There is a ‘MouseBehavior’ object, which is a work in progress. It basically filters through the stream of events coming off the Leap device and determines what is ‘move’, what is ‘click’ and the like, and fires off the appropriate event to whomever may be observing. Oh yes, the IObservable/IEnumerable thing comes home to roost.

The Behaviors are an interesting place to be. It really makes you think. What is a “mouse click”? Is it a dip of the pointing device? By how much, and how long?
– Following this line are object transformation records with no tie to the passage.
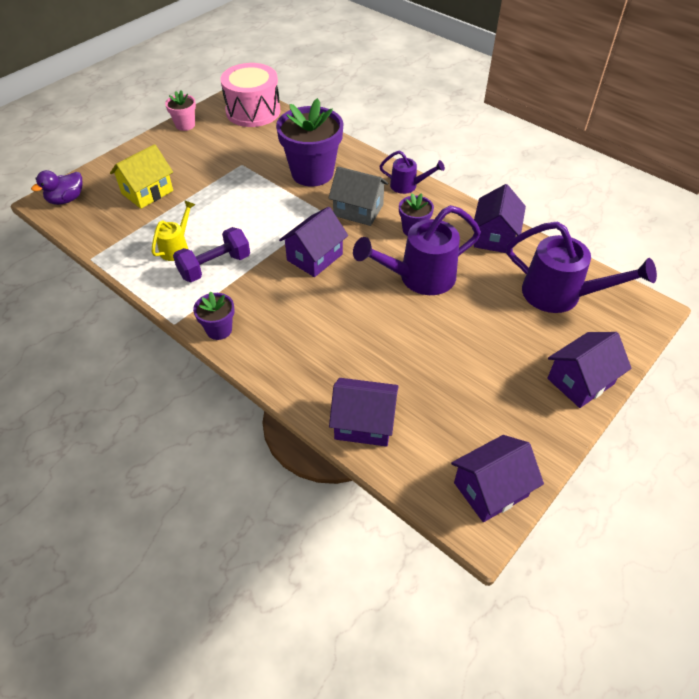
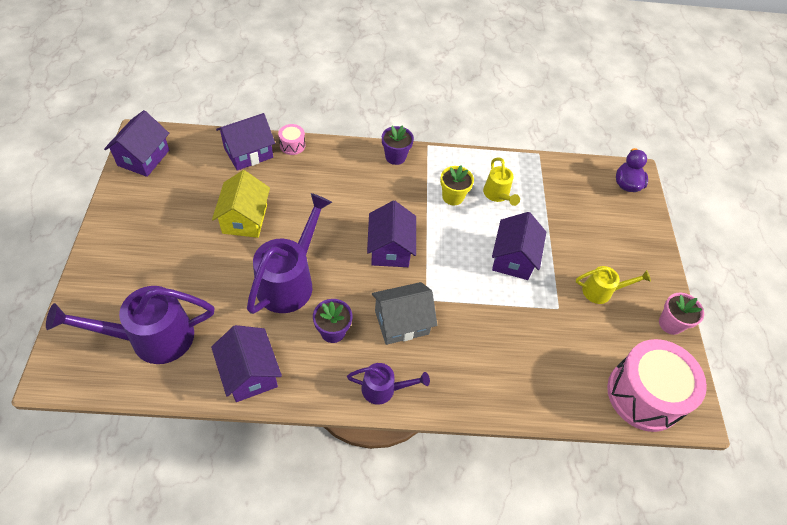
camera: 135 degrees right, 5 degrees up
(147, 192) = (585, 227): yellow house -> yellow house (245, 219)
(199, 157) = (601, 291): none -> yellow watering can
(215, 266) = (453, 197): purple dumbbell -> yellow flower pot
(308, 404) = (292, 145): none -> pink drum
(312, 173) = (487, 342): purple flower pot -> none
(407, 186) = (383, 389): purple watering can -> purple watering can turned 150 degrees counterclockwise
(580, 381) = (105, 261): purple house -> purple house (513, 258)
Is there a ‘right click’? How can I sumulate the wheel? Is it perhaps a circular motion? This is where being able to annotate a gesture, and then subsequently search for that pattern in the data stream becomes really interesting.

For now, I’m happy enough to get basic mouse movement. Soon enough though, chording gestures should be close at hand.